Hybrid lignin-silica as a green adsorbent towards methylene blue in batch and fixed-bed column

Abstract

Abstract The number of research regarding the ‘lignin-silica complex first’ approach focusing on the synthesis of a long polymer with SiO2 distributed on the surface has been increasing significantly in recent years. Despite being considered an abundant source for the recovery of this hybrid, black liquor has not been widely employed in the synthesis of lignin/silica-derived materials. In order to propose a solution to utilize the waste liquid from the cellulose production process instead of current synthesized silica-containing compounds in the synthesis of highly effective materials for environmental treatment, this study aims to produce a lignin-silica hybrid (LS) from black liquor generated from rice straw alkaline treatment via sol-gel process.

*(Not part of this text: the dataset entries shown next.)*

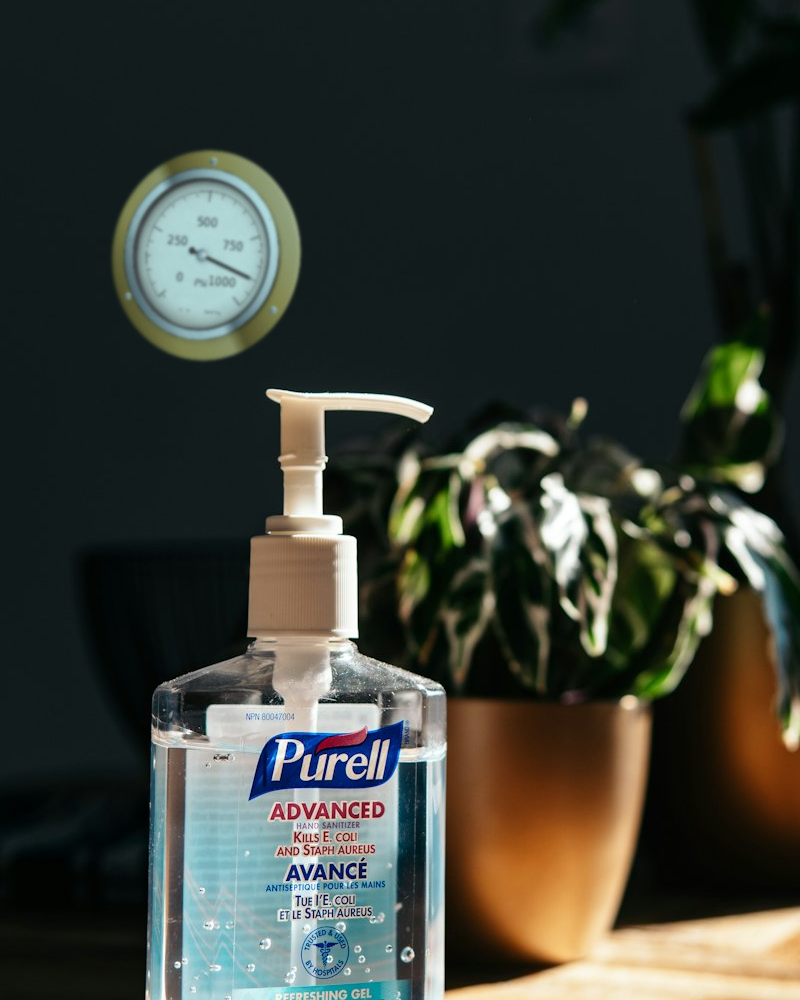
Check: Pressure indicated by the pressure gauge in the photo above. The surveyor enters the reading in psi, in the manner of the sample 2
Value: 900
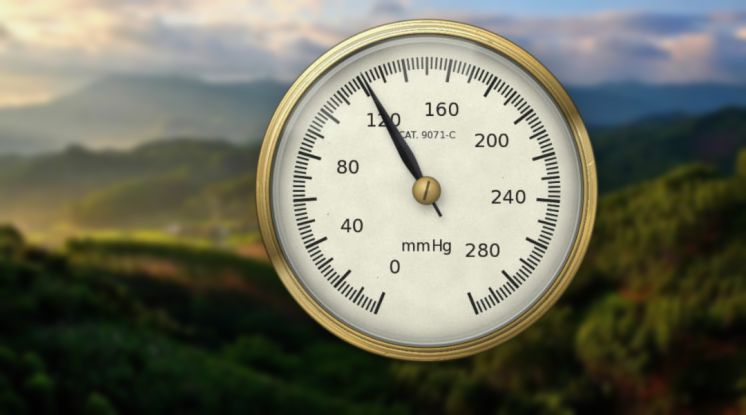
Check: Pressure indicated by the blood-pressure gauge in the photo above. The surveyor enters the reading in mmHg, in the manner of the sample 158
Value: 122
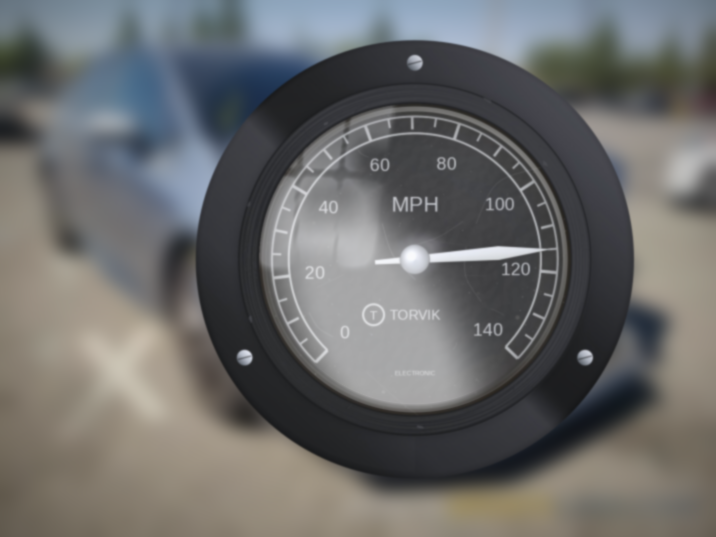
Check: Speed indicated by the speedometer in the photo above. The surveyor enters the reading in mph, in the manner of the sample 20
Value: 115
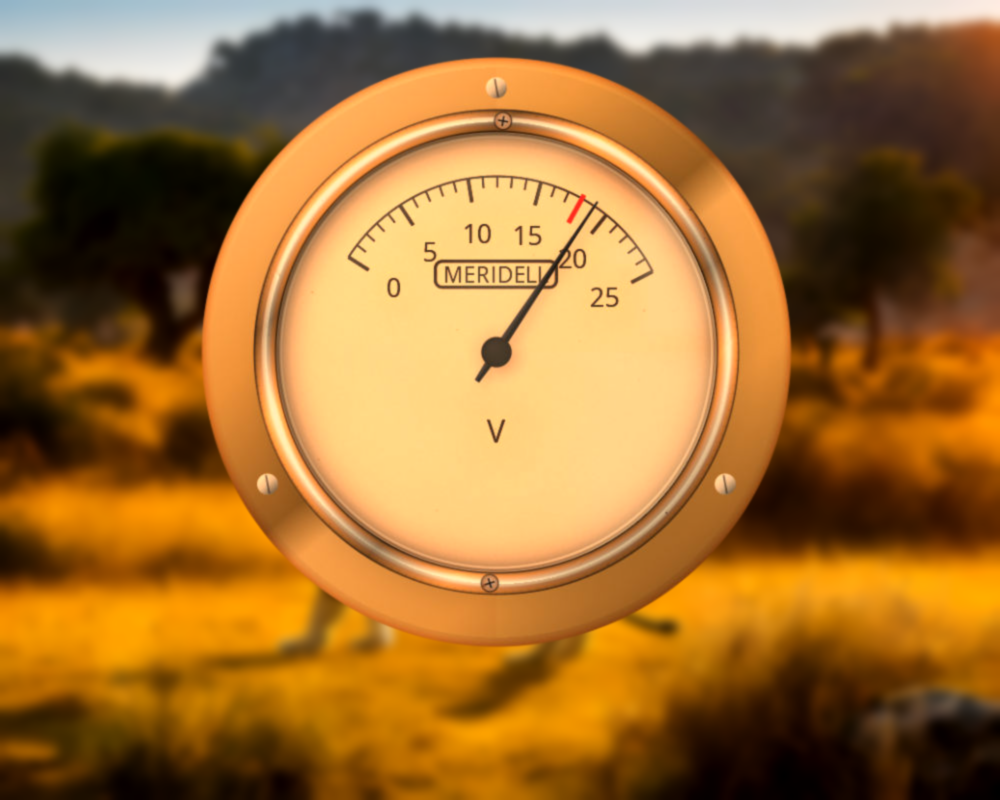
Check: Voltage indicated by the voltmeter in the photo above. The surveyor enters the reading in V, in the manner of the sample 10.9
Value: 19
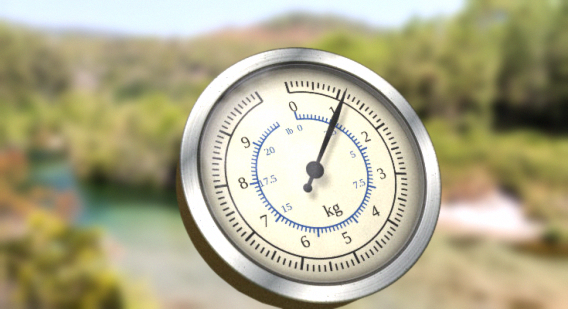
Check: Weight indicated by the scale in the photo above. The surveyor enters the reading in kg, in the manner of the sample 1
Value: 1.1
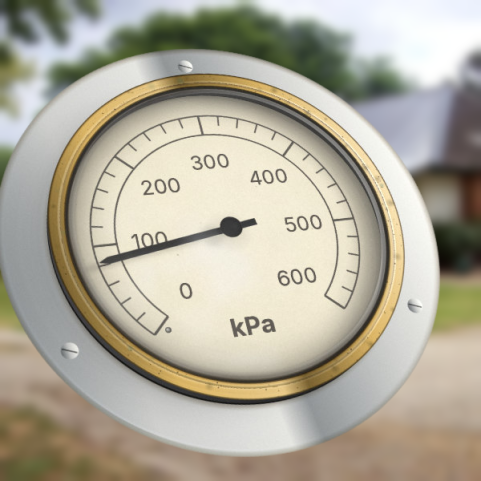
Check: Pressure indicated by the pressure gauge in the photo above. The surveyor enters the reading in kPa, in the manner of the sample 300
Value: 80
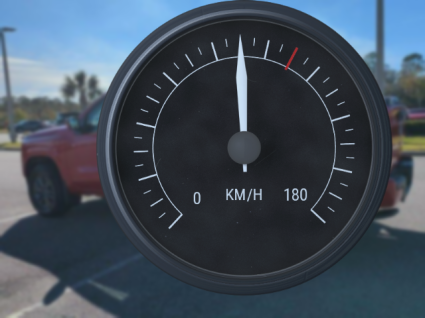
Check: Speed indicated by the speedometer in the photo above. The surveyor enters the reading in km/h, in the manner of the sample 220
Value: 90
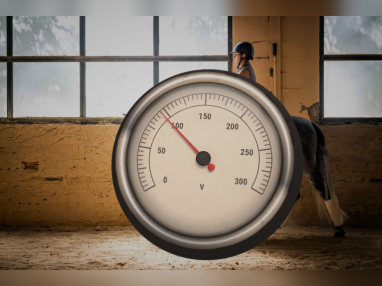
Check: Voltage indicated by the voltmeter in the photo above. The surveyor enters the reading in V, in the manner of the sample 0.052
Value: 95
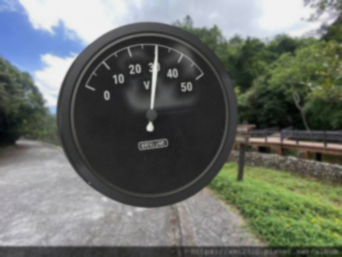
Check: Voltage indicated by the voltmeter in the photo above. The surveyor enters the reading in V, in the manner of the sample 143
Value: 30
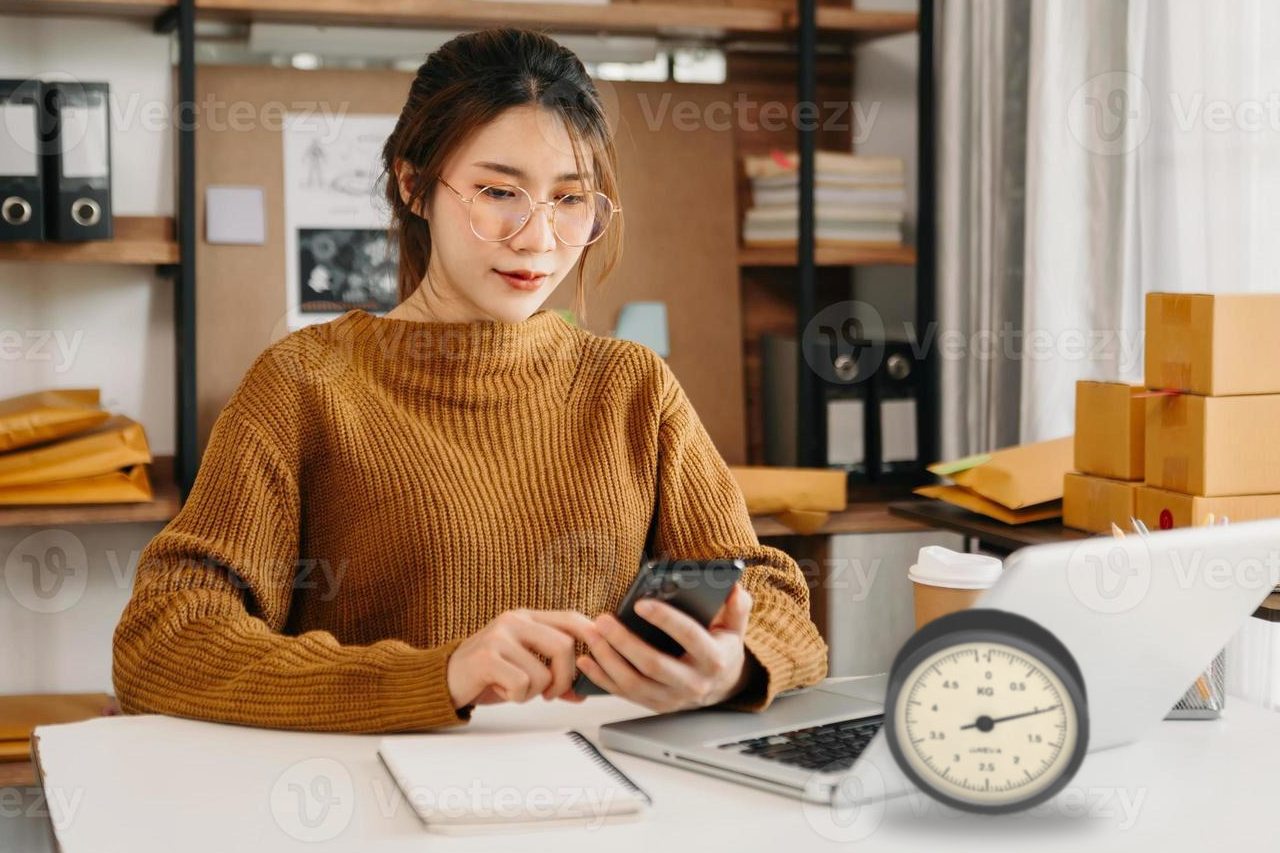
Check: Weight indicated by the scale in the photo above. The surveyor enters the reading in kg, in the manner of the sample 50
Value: 1
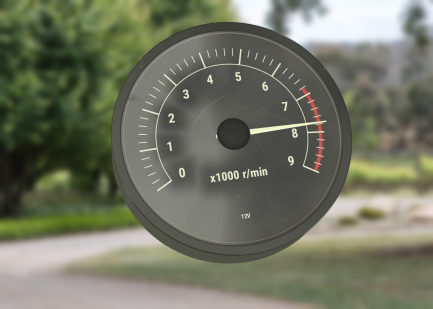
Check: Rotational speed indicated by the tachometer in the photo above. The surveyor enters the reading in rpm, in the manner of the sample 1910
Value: 7800
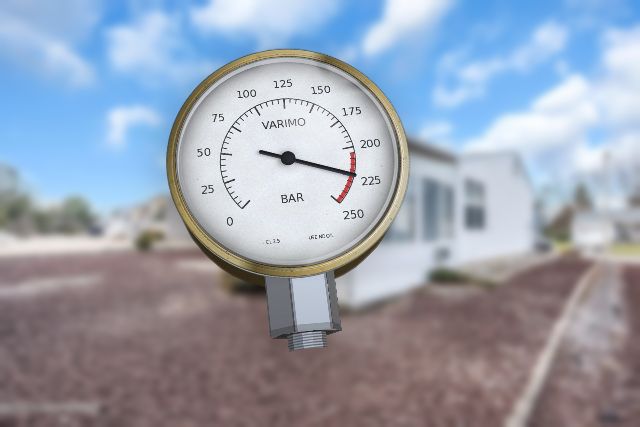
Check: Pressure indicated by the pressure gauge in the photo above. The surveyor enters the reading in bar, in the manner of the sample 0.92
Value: 225
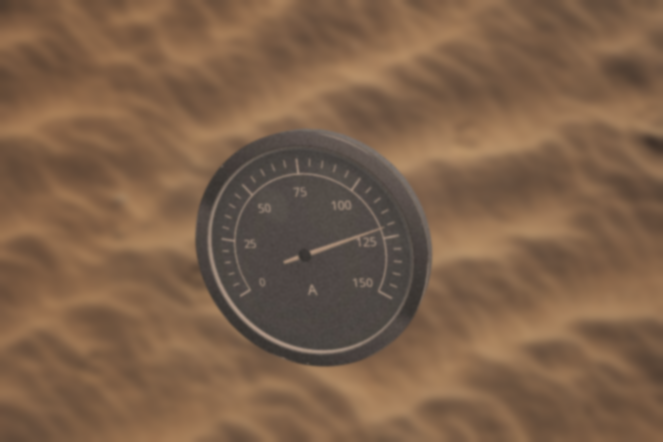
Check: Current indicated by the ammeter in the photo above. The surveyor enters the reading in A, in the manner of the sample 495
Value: 120
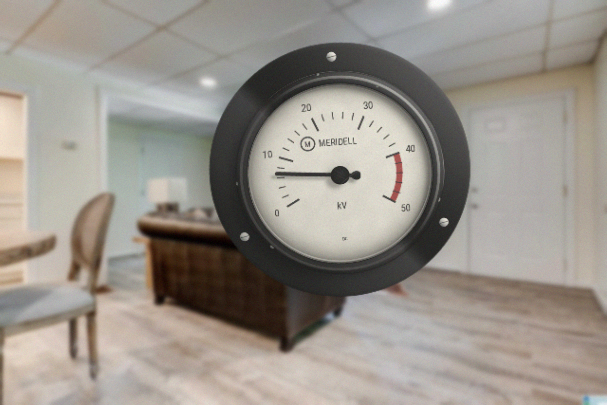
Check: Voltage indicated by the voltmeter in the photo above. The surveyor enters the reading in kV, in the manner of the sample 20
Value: 7
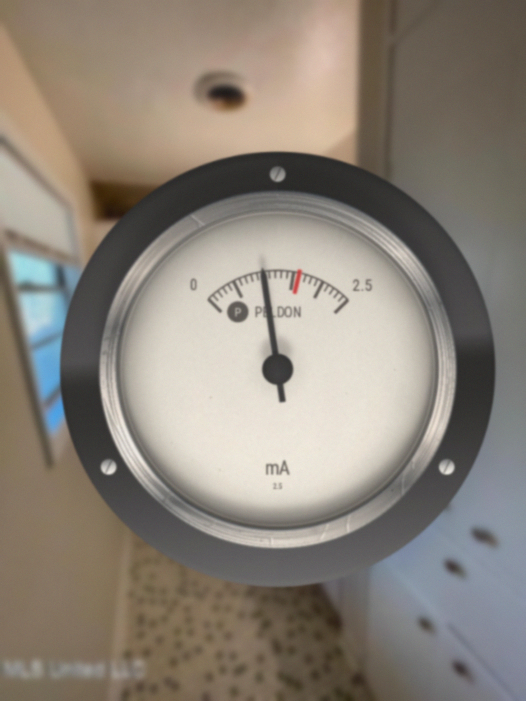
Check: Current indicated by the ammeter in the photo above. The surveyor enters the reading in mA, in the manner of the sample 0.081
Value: 1
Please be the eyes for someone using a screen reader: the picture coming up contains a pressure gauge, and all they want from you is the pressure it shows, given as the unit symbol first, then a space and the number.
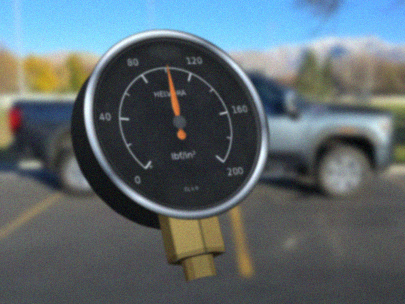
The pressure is psi 100
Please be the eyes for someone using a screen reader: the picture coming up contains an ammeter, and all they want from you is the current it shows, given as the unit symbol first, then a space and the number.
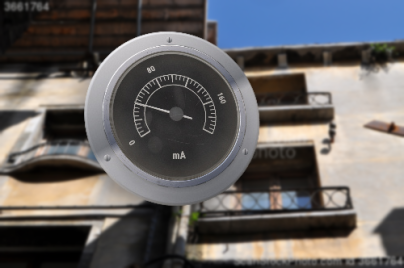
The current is mA 40
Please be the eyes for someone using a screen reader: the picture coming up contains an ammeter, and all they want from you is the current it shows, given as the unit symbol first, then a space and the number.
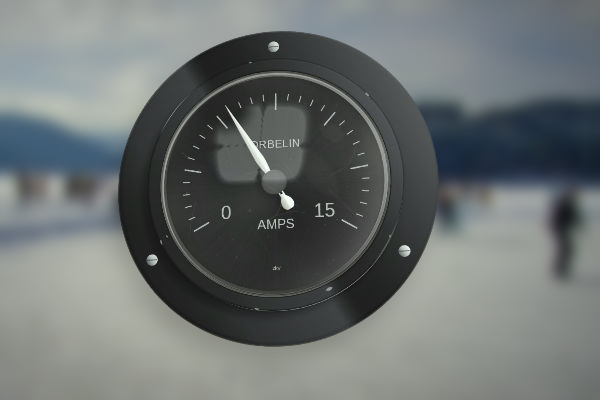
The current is A 5.5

The difference in the material characteristics determined by XRF, FT-IR, SEM, and isothermal nitrogen adsorption at 77K led to the different capacities in methylene blue (MB) adsorption. The SiO2 content in the material increased with respect to pH value, which resulted in a higher specific surface area (SBET). Specifically, the greater SBET belonged to LS recovered at pH = 9 (LS9) with a value of 166.5 m2/g. Additionally, the presence of numerous negatively charged groups (i.e., COO−, OH) and silanol in the LS structure resulted in a strong affinity towards MB, a cationic dye. LS9 exhibited a better performance in MB removal with a capacity of nearly 50 mg/g in comparison with the value of LS7, which was around 45 mg/g. Along with the proposed adsorption mechanism, kinetic adsorption, isothermal adsorption, and fixed-bed column adsorption were also investigated to interpret the adsorption processes.